Easter 2015

If you listen carefully, you can hear a bit of awkward early Christian history. Did you sense the competition between the disciple whom Jesus loved and Peter?  At first the communities headed by Peter and the beloved disciple whom we usually refer to as John were not united, so there is a rivalry between these Christians played out in stories concerning their leaders.  Not a bitter, antagonistic rivalry, but brotherly, gotcha, elbow between the ribs kind of rivalry.

You can see it throughout the gospel of John. All Gospels tell the story to Peter’s denial, but there is a certain impatience in getting to it in John’s passion.  Peter goes to the beloved disciple for help throughout the narrative. Come to think of it, naming himself the disciple whom Jesus loved kinds of loads the dice.  And then comes the story of the resurrection.  They are told by Mary Magdalene that Jesus is risen from the dead and the both rush to the tomb. John arrives first.  I get it. If it were Bob’s gospel, I would have arrived first.  But ever polite, he allows Peter to enter first.  Peter does what Peter does.  He reacts.  The one who swore he would never deny him and then did when he felt the pressure; he who started to walk on the water and then noticed the wind and sank, can see the burial cloth and the fact there is no body and is confused.  The beloved disciple then comes in and he sees and believes.  There is a world of difference between just seeing and seeing and believing.

The Beloved disciple gets it.  He remembers the promise of the resurrection and the three days.
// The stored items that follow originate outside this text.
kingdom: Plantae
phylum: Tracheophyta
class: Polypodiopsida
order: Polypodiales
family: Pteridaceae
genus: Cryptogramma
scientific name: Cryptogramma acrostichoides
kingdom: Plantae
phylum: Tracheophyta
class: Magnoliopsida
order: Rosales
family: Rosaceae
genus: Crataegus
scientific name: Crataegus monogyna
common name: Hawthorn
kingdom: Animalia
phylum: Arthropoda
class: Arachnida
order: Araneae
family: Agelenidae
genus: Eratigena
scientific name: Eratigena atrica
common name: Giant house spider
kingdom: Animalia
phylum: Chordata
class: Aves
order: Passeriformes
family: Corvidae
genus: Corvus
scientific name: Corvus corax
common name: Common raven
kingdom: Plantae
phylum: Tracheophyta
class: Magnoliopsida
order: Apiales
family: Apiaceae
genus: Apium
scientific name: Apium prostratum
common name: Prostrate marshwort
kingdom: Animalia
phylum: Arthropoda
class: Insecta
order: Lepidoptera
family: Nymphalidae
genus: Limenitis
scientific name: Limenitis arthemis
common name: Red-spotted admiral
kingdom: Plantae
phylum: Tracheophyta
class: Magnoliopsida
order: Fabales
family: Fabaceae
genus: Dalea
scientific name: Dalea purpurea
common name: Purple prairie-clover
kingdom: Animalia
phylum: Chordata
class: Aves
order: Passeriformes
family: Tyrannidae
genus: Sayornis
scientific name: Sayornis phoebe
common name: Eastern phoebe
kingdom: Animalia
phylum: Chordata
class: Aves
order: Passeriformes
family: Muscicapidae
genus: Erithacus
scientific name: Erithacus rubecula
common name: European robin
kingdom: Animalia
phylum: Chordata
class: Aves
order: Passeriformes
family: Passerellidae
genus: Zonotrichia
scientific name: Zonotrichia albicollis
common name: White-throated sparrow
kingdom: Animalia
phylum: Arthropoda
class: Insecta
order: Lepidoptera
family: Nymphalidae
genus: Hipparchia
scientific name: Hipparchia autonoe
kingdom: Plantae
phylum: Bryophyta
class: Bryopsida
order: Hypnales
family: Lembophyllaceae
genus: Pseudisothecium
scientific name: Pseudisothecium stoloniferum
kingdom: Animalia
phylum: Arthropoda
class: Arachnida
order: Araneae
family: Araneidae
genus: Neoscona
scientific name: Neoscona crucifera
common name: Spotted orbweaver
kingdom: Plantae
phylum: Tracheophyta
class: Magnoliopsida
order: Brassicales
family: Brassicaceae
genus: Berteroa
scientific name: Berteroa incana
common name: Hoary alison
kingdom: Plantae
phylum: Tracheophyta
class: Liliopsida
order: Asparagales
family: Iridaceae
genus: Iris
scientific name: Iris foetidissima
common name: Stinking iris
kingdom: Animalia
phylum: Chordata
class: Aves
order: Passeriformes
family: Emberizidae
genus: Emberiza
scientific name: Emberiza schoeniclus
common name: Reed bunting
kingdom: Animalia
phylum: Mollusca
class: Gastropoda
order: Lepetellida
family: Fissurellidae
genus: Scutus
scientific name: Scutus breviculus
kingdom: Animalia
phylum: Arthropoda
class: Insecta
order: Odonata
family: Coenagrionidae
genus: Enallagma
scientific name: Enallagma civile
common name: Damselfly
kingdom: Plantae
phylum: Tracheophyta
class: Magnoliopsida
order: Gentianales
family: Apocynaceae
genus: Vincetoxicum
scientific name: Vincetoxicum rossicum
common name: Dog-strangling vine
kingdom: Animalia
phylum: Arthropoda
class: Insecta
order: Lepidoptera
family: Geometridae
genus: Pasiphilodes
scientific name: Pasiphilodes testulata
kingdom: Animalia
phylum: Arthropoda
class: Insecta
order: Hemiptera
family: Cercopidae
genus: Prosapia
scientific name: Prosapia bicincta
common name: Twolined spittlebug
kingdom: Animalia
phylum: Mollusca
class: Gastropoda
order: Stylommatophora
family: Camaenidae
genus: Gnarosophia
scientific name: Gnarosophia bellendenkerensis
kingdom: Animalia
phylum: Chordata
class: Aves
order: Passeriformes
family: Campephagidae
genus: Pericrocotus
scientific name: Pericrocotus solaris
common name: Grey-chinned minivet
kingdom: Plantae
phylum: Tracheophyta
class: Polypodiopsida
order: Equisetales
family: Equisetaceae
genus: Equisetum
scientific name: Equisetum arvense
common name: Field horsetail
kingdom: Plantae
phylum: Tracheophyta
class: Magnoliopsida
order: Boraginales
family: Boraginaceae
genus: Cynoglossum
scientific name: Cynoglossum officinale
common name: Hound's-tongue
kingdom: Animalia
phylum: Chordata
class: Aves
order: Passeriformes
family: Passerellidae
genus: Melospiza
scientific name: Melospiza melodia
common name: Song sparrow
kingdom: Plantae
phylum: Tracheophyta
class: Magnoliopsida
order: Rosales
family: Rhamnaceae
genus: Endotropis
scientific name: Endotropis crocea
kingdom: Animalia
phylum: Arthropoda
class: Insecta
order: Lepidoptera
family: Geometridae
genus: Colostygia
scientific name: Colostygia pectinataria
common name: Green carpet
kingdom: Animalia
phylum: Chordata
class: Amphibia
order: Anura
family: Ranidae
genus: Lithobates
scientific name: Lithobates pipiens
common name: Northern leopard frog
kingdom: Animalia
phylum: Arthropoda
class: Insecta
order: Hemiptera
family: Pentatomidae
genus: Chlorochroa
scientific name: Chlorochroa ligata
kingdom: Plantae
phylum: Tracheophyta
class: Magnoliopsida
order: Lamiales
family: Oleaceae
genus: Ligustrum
He understands that Jesus lives and death has died.  He knows the destiny of the Lord and now he understands his as well.  We have been talking about peace for a year now.  Imagine the peace the beloved disciple knew as he saw and believed.  Would you like that peace?  Then follow in his way.

First, we must now that we are beloved.  We know how the love of our families have transformed us.  Or how the power of your friends and the gift of a worshipping community where love is celebrated gives us strength.  And above all, how the love of God who gives us his body and his blood and through this dance with death and life has saved us.  Now we know the cross casts a shadow because it has been lit by a sun of unimaginable love.  Even our darkest spaces and greatest fears have found their redemption in the gift of the cross and now they find their glory in the resurrection.  Love is a forever thing so there had to be a resurrection and an undefeatable hope instilled in each of us.  We must be beloved.  Jesus Christ is risen from the dead.

And secondly, we may be now free from fear, for surely there is enough light, enough love, and enough life in the resurrection to overcome all fears. Perfect love casts out all fear and the resurrection is the greatest sign of love for all humanity because all fear is rooted in death.

Don’t believe me.  Let’s say you are afraid of a test.  Why?  Because if you don’t get a good grade, you won’t do well in the class, if you don’t do well in the class you won’t rank that high in your class, if you don’t rank that high in your class, you won’t get into a good college, if you don’t get into a good college, you won’t get a good job, if you don’t get a good job, you won’t be able to support your family, if you cannot support your family, you will have to steal to support then, if you have to steal to support them,  then you will end up in jail, and if you end up in jail you will probably die there.

But once you know that the life and love of Jesus Christ has overpowered death for us, you do need to fear the ultimate destiny.  Yes, there are non-believers who live lives of great courage and believers who are timid, but it must make some kind of difference to know that we were created with glory in mind, with heaven as our goal, with love upholding us every breath of our lives.

I turned on the television when I awoke this morning and turned on the news.  That always seems like a bad decision these days.  And they were speaking of the horrible events at that university in Kenya.  What a frightful scene they paint.  I wonder with it being holy week, if they were aware of this love?  Were they aware as the terrorists asked which of them were Christians?  Were they trusting in the love of the Lord? Were they counting on the power of his resurrection? Did they know God was with them?  I pray that they did.  I know they raised their hand and said they were Christians indeed.

We will have many journeys in our lives but the all head toward a horizon of glory.  We will have many struggles in our lives, but they will all end in a hope that can never be taken away.  We will sing many songs in our lives, but they will have a refrain of Alleluia.

So we must let the world know that where hatred and fear have tightened their grip, they can still hear an Alleluia.  I said, we must let the world know that where hatred and fear have tightened their grip, they can still hear an Alleluia.  Alleluia!  They must know that where injustice rules and the sweet compassion of our risen Lord is needed, there still rings out an Alleluia.   Alleluia!  When despair invades a life and the darkness grows, there is a still a hope powerful enough to say Alleluia.    Alleluia!  And when the night must simply end, there is a people who welcome a new dawn with a chorus of Alleluia. Alleluia!

This is what a means to be see and believe.  To now we are beloved.  This is what it means to be an Easter people.